El ataque, desde el mar y el aire, se recrudecía por momentos. Las fragatas abrían fuego a discreción. Los aliados de Franco tenían órdenes de aniquilar sin misericordia. A solo unos pasos del cañaveral, una de las bombas alcanzó de lleno a Clemente. El artefacto del caza alemán despedazó el cuerpo del joven por todas partes. Un trozo de metralla atravesó el pecho de la muchacha sin nombre. Incumpliría la promesa de poner a salvo a su hermana.
Antolín vio a Clemente saltar por los aires. Solo transcurrió un segundo, cuando la onda expansiva lo alcanzó de lleno. Una punzada de dolor le perforó la cabeza. A su alrededor, todo daba vueltas. Confundido, tardó en reaccionar. Como pudo, llegó hasta la playa. A trompicones alcanzó la arena. En el hueco de un acantilado logró resguardarse del bombardeo. En la retina, llevaba esculpida la imagen de decenas de inocentes exterminados por el odio. Con la manga de la camisa hecha jirones, se limpió los restos de Clemente. Lloró sin consuelo por aquella matanza sin sentido.

Dos días después, aún permanecía en las rocas, atenazado por el horror y el miedo.
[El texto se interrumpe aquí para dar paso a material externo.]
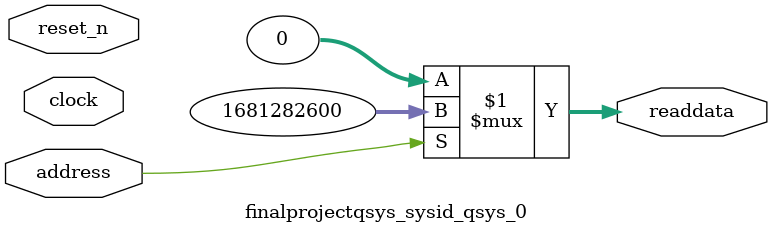
<source format=v>



// synthesis translate_off
`timescale 1ns / 1ps
// synthesis translate_on

// turn off superfluous verilog processor warnings 
// altera message_level Level1 
// altera message_off 10034 10035 10036 10037 10230 10240 10030 

module finalprojectqsys_sysid_qsys_0 (
               // inputs:
                address,
                clock,
                reset_n,

               // outputs:
                readdata
             )
;

  output  [ 31: 0] readdata;
  input            address;
  input            clock;
  input            reset_n;

  wire    [ 31: 0] readdata;
  //control_slave, which is an e_avalon_slave
  assign readdata = address ? 1681282600 : 0;

endmodule



</source>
Reinaba la calma, pero el pánico le impedía salir fuera.
—¡Alto, manos arriba!
Un soldado de infantería marina del buque Almirante Cervera lo apuntaba con el arma. Antolín hincó las rodillas en la arena. Las manos sobre la cabeza para no oponer resistencia.
—¿Quién eres? —preguntó el militar.
Los pensamientos vertiginosos intentaban hallar una salida.
—Me llamo… —titubeó. —Clemente Nogales. Natural de Frigiliana. A mi hermano religioso lo ejecutaron en una saca hace unas cuantas noches.